--- Supplied passage ---
# Datasets and Dataloaders

## Dataset
- Acts as a **container** for raw data.
- Provides access to **individual samples** via indexing (`dataset[idx]`).
- Implements:
  - `__len__`: Returns the size of the dataset.
  - `__getitem__`: Fetches a single sample by index.
- Does **not handle batching**, shuffling, or parallel loading.

## DataLoader
- Wraps a `Dataset` and acts as an **iterator** for easy data loading.
- Provides **batches** of data for training or inference.
- Handles:
  - **Batching**: Combines multiple samples into batches.
  - **Shuffling**: Randomizes the order of samples.
  - **Parallel loading**: Uses multiple worker threads or processes to load data.
- Implements:
  - `__iter__`: Returns an iterator that fetches batches.
 
## Summary
| Feature              | `Dataset`                | `DataLoader`            |
|-----------------------|--------------------------|--------------------------|
| **Role**             | Data container           | Iterator for data loading |
| **Access**           | Single sample            | Batches of samples       |
| **Indexing**         | Yes (`dataset[idx]`)     | No                       |
| **Batching**         | No                       | Yes                      |
| **Shuffling**        | No                       | Yes                      |
| **Parallel Loading** | No                       | Yes                      |

## Example of very simple Dataset and DataLoader

In [1]:
import torch
from torch.utils.data import Dataset, DataLoader

In [27]:
# Step 1: Define a simple dataset
class SimpleDataset(Dataset):
    
    def __init__(self):
        # Create some dummy data (e.g., 100 samples of 2D points)
--- Dataset entries ---
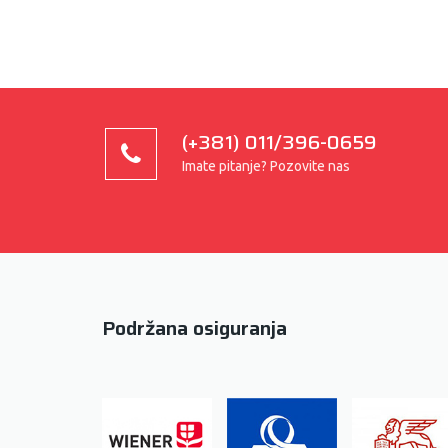
(+381) 011/396-0659
Imate pitanje? Pozovite nas
Podržana osiguranja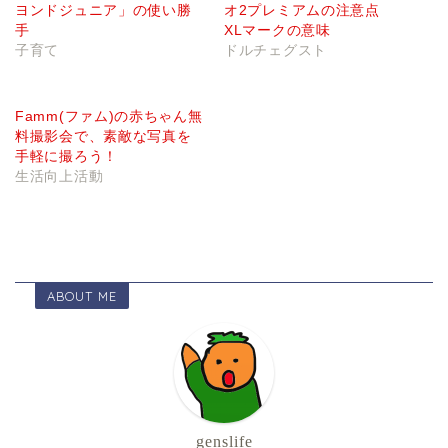
ヨンドジュニア」の使い勝
オ2プレミアムの注意点
手
XLマークの意味
子育て
ドルチェグスト
Famm(ファム)の赤ちゃん無
料撮影会で、素敵な写真を
手軽に撮ろう！
生活向上活動
ABOUT ME
genslife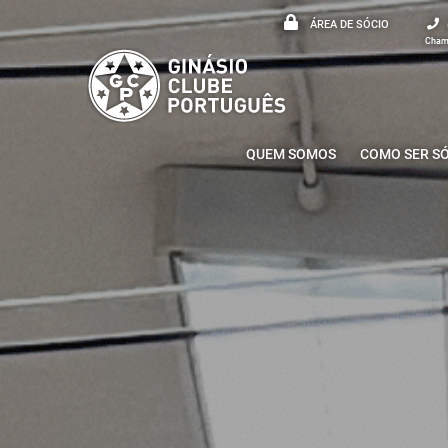
ÁREA DE SÓCIO
Chama
QUEM SOMOS
COMO SER S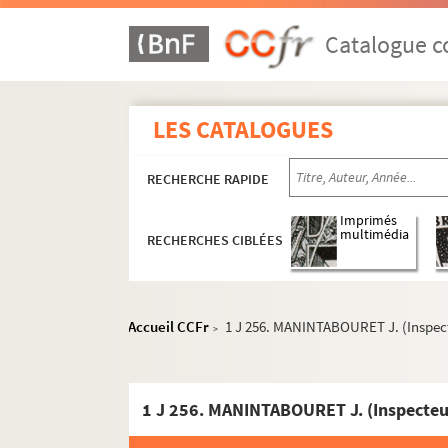
1 J 255. MAGNENAT François
Catalogue co
1 J 255. MAGUCLONNE Marie-Claire
1 J 255. MAGYAR Jozsef (Librairie Lauffer, B
1 J 255. MAHUZIER
LES CATALOGUES
1 J 255. MAIGIERES Michelle (Institutrice 
1 J 255. MAILLET & CIE (Imprimerie Buttner-
RECHERCHE RAPIDE
1 J 255. MAIRIE D'OLLIOULES (Var)
Imprimés
1 J 255. MAIRIE DE COURBEVOIE
multimédia
RECHERCHES CIBLÉES
1 J 255. MAIRIE DU HAVRE
1 J 255. MAISON DE L'AMÉRIQUE LATINE
1 J 255. MAISON DE LA BONNE PRESSE
Accueil CCFr
1 J 256. MANINTABOURET J. (Inspect
>
1 J 255. MAISON DU LIVRE FRANÇAIS
1 J 255. MAISON DU MAGNÉTOPHONE
1 J 256. MANINTABOURET J. (Inspecteur
1 J 255. MAISON HEUREUSE
1 J 255. MAISON POUR TOUS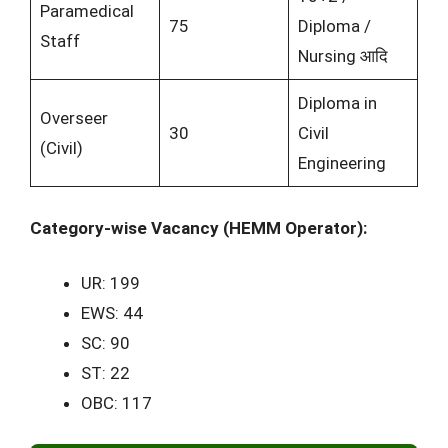
Paramedical
75
Diploma /
Staff
Nursing आदि
Diploma in
Overseer
30
Civil
(Civil)
Engineering
Category-wise Vacancy (HEMM Operator):
UR: 199
EWS: 44
SC: 90
ST: 22
OBC: 117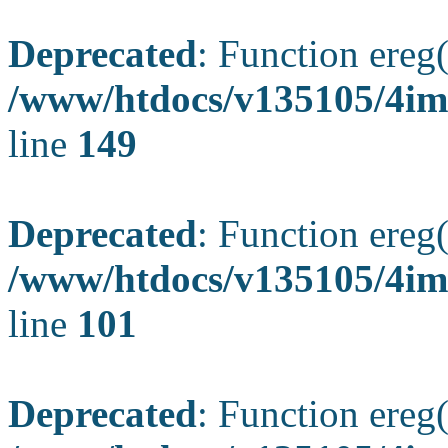
Deprecated
: Function ereg(
/www/htdocs/v135105/4ima
line
149
Deprecated
: Function ereg(
/www/htdocs/v135105/4ima
line
101
Deprecated
: Function ereg(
---
**Problems to solve**
a. In the page on datasets and dataloaders, what does the `__iter__` method of a DataLoader return?
b. Resume the page on datasets and dataloaders from the last line shown.
The listing is not needed for what follows.

**Answers below**
a. It returns an iterator that fetches batches.

b.
        self.inputs = torch.arange(10).view(-1, 2)  # 50 samples of [x, y] pairs
        self.targets = torch.arange(5) 
        
    def __len__(self):
        # Number of samples in the dataset
        return len(self.inputs)
    
    def __getitem__(self, idx):
        # Return a single sample at the given index
        return self.inputs[idx], self.targets[idx]

dataset = SimpleDataset()

In [28]:
batch_size = 2
shuffle = True
dataloader = DataLoader(dataset, batch_size=batch_size, shuffle=shuffle)
for batch_idx, (inputs, target) in enumerate(dataloader):
    print(f"Batch {batch_idx + 1}")
    print(f"Inputs: {inputs.numpy()}")
    print(f"Target: {target.numpy()}")
    print()

Batch 1
Inputs: [[0 1]
 [6 7]]
Target: [0 3]

Batch 2
Inputs: [[2 3]
 [8 9]]
Target: [1 4]

Batch 3
Inputs: [[4 5]]
Target: [2]



In [29]:
batch_size = 3
shuffle = False
dataloader = DataLoader(dataset, batch_size=batch_size, shuffle=shuffle)
for batch_idx, (inputs, target) in enumerate(dataloader):
    print(f"Batch {batch_idx + 1}")
    print(f"Inputs: {inputs.numpy()}")
    print(f"Target: {target.numpy()}")
    print()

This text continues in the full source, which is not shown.